▶ [Shape labeling records]:
——————————
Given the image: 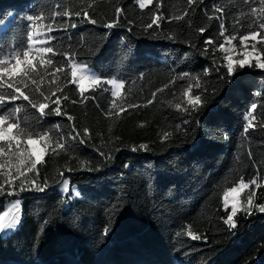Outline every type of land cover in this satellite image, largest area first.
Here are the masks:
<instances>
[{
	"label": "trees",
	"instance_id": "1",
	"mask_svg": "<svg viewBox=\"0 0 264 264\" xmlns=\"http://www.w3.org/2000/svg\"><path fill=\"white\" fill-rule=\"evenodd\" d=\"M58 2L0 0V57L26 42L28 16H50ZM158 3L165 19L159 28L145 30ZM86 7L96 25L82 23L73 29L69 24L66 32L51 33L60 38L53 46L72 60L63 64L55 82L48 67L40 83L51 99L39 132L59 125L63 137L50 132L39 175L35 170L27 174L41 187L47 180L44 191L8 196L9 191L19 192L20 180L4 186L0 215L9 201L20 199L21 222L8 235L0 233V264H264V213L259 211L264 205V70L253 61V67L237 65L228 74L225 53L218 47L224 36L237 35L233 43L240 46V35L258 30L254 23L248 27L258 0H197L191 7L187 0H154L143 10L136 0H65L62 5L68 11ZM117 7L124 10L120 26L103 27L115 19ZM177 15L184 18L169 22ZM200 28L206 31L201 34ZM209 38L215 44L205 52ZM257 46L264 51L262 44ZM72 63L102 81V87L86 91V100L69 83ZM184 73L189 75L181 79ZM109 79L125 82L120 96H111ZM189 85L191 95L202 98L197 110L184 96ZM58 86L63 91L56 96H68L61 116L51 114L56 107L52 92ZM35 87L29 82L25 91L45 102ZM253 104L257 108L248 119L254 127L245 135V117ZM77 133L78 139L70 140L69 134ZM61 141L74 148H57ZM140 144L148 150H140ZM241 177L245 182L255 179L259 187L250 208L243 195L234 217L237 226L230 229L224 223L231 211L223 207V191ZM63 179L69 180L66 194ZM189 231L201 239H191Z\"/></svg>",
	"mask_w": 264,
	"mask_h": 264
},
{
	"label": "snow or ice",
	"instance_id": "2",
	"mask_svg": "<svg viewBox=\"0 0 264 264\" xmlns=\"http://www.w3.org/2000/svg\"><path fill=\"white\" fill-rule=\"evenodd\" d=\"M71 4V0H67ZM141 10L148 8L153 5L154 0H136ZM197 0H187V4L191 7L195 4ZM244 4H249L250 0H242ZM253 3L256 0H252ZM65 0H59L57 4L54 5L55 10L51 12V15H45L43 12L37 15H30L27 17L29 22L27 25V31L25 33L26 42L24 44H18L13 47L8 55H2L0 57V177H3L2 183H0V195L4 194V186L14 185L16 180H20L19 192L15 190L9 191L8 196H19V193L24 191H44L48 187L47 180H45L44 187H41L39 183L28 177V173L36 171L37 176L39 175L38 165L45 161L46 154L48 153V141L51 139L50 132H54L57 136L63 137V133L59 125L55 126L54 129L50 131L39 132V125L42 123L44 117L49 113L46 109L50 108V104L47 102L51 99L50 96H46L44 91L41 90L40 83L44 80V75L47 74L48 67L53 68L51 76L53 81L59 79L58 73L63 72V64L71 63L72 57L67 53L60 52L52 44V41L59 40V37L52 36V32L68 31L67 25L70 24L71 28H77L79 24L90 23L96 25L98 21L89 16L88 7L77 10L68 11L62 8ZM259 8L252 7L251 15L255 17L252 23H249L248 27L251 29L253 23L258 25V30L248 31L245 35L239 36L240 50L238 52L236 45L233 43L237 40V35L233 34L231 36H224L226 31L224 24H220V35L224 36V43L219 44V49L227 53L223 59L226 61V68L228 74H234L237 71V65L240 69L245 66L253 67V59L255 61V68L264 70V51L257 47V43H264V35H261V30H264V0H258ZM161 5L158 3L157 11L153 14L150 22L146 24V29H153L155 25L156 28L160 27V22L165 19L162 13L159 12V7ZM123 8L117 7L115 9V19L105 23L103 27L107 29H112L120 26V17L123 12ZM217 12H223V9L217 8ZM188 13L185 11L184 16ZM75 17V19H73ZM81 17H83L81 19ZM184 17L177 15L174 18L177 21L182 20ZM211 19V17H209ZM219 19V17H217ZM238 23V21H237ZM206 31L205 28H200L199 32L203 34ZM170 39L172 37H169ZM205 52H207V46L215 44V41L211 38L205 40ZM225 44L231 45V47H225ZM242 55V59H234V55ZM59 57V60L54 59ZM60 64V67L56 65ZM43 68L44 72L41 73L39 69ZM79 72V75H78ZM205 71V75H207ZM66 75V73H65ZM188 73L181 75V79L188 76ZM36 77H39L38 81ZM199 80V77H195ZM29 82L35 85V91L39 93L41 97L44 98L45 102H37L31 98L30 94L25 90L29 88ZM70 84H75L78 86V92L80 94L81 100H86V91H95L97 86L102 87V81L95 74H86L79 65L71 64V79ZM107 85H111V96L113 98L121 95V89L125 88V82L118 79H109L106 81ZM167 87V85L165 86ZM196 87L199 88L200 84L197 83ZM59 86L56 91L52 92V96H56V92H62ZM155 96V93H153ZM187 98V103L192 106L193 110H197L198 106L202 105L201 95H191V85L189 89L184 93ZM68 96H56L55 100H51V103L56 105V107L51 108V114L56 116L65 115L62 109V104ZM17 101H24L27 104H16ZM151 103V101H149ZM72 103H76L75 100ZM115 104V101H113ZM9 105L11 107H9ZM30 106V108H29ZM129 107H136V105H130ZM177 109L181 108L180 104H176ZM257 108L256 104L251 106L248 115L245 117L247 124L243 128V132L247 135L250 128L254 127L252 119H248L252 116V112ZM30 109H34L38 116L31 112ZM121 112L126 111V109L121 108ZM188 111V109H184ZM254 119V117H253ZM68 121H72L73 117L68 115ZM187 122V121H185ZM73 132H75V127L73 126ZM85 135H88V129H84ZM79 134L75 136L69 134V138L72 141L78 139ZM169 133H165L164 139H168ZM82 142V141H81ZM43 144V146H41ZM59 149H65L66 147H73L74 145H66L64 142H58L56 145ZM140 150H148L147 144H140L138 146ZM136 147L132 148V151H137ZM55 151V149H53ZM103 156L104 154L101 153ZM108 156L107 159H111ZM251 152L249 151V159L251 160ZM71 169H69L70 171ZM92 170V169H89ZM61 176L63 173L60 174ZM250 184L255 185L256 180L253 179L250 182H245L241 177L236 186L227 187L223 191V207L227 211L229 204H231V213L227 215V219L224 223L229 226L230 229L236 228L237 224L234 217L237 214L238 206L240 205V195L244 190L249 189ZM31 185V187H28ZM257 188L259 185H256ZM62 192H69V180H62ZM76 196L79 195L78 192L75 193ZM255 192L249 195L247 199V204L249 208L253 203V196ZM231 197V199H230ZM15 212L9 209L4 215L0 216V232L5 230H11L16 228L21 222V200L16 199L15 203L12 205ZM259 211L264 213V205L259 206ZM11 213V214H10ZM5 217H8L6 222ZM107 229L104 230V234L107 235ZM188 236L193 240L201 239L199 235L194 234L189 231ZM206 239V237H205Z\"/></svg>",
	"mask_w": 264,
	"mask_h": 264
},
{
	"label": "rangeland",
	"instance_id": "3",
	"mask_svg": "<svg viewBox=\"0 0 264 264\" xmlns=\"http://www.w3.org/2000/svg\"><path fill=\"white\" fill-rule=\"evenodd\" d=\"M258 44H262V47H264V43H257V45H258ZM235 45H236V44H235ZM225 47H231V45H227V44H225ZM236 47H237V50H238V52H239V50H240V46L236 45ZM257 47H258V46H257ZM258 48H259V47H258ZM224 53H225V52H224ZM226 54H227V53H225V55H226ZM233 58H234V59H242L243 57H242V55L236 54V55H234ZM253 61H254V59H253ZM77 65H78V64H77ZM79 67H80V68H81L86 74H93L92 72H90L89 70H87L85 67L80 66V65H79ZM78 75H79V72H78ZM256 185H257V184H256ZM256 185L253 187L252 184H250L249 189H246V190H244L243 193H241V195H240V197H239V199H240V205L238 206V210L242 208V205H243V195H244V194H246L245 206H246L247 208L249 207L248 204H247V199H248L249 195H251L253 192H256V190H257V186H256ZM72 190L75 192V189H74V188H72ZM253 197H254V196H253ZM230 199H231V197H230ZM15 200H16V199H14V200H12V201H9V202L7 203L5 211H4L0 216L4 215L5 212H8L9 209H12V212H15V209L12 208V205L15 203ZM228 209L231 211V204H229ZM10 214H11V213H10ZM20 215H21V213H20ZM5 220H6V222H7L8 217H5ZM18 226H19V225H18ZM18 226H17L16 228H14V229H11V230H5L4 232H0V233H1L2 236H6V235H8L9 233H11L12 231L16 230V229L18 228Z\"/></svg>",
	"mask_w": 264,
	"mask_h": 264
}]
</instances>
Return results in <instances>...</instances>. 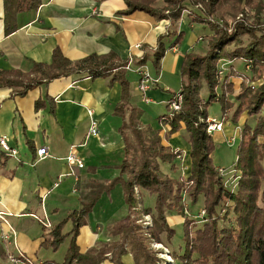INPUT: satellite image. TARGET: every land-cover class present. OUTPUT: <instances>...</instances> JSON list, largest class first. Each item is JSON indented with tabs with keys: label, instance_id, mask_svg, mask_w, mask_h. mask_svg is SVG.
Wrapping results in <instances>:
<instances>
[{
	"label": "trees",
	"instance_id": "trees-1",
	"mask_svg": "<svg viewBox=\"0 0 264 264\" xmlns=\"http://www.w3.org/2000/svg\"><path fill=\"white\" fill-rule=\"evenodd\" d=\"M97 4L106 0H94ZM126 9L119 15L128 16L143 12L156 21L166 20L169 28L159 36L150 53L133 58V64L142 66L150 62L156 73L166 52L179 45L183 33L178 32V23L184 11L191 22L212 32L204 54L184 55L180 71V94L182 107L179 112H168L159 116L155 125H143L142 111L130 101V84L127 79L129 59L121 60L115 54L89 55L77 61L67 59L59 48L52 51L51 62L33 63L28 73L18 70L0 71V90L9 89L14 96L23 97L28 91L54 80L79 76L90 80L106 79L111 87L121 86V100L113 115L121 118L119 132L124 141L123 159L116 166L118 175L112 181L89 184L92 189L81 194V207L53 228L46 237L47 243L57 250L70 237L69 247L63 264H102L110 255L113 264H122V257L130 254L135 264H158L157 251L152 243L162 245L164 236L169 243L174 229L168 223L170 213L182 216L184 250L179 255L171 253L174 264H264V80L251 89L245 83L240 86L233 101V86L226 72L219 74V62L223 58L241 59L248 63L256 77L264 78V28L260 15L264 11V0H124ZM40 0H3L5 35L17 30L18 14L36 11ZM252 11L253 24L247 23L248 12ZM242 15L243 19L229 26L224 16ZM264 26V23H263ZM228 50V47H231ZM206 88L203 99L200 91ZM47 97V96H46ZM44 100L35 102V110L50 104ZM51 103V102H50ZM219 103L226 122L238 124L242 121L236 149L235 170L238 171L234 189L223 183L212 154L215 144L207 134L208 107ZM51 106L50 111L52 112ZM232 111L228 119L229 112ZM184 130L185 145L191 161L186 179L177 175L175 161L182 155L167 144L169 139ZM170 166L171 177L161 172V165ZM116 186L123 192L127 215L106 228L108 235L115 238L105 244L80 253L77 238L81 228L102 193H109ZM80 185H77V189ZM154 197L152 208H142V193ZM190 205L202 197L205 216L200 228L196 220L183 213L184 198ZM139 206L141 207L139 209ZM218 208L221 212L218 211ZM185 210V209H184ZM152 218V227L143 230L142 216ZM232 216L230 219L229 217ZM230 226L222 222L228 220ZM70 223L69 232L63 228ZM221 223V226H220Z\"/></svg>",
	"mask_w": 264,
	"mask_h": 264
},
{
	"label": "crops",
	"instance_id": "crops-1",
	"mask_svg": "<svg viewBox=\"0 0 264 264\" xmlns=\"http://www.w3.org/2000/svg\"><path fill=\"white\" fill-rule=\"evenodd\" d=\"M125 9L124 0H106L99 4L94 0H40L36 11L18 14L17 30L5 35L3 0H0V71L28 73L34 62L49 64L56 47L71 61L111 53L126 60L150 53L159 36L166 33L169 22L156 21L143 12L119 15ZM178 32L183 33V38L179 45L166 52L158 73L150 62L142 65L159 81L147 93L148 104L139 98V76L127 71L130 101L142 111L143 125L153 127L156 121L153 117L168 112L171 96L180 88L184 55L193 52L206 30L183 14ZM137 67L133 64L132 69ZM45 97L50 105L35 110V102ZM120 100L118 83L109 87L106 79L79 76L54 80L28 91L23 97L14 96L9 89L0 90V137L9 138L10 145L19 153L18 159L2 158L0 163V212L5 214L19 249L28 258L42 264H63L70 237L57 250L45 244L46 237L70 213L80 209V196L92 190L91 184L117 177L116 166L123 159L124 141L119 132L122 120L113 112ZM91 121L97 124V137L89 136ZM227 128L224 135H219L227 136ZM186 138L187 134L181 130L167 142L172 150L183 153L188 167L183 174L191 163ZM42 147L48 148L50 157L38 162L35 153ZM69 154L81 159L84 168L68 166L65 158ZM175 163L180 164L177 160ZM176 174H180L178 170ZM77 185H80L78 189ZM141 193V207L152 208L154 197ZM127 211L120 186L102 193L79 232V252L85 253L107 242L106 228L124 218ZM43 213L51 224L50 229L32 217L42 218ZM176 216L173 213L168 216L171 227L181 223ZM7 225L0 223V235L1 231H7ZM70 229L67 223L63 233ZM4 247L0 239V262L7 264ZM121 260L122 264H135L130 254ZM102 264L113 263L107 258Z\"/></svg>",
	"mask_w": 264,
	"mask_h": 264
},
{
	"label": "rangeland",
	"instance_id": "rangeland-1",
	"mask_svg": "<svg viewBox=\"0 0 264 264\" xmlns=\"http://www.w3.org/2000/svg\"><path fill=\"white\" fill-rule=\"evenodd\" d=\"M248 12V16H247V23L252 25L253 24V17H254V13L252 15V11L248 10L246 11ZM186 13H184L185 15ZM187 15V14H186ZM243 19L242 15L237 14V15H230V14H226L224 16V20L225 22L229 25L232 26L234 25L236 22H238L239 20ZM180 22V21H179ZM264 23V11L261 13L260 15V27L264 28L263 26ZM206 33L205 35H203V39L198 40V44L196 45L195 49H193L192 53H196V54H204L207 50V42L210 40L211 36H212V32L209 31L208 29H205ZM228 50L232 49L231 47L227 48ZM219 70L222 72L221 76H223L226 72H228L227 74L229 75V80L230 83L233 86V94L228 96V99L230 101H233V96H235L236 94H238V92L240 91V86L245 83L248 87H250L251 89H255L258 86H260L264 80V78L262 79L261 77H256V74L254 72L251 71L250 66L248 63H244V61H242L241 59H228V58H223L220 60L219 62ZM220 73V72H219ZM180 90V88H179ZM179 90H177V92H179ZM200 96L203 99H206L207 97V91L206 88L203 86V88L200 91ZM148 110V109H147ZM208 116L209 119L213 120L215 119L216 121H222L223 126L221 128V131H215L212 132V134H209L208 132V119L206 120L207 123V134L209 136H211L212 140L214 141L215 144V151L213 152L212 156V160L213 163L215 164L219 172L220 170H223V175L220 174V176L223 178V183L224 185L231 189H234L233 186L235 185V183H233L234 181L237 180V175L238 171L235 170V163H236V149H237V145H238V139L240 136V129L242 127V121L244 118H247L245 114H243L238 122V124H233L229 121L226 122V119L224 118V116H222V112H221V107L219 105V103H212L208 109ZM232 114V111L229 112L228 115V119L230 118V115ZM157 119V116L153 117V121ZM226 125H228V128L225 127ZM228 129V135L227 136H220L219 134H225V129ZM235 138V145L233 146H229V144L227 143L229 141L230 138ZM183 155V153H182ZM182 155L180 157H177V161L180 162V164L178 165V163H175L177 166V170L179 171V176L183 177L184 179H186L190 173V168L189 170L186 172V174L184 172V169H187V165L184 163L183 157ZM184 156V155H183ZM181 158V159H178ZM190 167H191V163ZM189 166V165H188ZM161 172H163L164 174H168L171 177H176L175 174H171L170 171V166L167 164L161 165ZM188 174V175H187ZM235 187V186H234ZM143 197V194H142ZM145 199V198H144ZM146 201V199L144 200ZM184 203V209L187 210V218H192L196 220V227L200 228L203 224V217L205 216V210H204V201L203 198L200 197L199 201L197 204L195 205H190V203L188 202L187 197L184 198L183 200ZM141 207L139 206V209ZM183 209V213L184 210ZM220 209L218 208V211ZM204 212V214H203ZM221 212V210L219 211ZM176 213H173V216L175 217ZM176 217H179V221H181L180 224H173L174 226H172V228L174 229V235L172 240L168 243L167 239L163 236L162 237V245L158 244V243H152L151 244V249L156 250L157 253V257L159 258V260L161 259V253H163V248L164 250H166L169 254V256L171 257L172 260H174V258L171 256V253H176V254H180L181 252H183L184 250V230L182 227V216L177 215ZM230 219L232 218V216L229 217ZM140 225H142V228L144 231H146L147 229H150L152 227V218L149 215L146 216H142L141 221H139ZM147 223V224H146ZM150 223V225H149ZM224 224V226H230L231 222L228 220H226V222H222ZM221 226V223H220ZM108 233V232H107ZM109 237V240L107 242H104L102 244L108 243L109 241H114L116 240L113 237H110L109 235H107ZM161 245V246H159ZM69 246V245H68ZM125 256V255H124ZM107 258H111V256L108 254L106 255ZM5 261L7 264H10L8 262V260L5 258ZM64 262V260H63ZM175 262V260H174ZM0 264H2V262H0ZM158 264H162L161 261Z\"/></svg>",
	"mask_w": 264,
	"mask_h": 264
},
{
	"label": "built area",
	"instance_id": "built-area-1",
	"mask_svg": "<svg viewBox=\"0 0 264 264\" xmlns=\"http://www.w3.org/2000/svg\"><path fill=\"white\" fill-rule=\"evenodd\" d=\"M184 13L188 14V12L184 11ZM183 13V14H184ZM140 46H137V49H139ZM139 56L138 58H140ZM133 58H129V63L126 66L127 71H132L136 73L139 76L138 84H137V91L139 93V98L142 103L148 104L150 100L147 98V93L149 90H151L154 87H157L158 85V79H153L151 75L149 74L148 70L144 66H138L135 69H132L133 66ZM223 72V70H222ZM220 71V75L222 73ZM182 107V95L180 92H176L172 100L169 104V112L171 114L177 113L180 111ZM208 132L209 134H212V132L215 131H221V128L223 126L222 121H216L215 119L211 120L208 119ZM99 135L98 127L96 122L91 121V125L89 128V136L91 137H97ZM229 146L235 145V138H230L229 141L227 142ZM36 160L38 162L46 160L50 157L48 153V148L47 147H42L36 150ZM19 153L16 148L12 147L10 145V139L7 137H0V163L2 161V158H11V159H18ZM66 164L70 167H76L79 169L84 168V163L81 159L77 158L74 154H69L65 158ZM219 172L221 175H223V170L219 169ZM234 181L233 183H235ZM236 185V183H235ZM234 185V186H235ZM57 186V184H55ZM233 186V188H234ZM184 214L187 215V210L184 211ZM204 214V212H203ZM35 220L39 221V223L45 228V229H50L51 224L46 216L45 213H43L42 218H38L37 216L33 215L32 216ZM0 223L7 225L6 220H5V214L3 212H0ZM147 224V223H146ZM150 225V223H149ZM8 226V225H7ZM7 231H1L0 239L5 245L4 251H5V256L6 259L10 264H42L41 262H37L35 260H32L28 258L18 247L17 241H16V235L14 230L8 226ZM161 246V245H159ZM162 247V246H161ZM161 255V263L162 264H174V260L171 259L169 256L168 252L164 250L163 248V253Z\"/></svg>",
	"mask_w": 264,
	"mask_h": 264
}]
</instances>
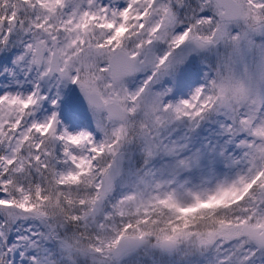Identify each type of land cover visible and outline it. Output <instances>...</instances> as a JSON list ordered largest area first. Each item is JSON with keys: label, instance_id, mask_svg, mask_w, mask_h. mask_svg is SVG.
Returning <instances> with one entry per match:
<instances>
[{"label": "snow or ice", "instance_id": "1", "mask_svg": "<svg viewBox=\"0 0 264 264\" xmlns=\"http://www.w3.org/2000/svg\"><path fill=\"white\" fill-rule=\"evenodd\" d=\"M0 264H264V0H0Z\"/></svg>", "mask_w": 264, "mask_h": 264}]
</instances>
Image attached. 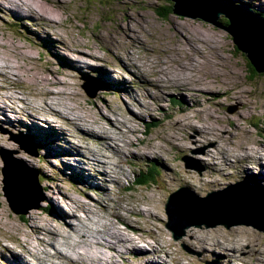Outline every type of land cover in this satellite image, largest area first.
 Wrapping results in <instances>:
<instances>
——————————
Extract each line of the material that contains the string "built", treating uppercase and lowercase as different.

▶ [THE RESULT]:
	"label": "built area",
	"instance_id": "built-area-1",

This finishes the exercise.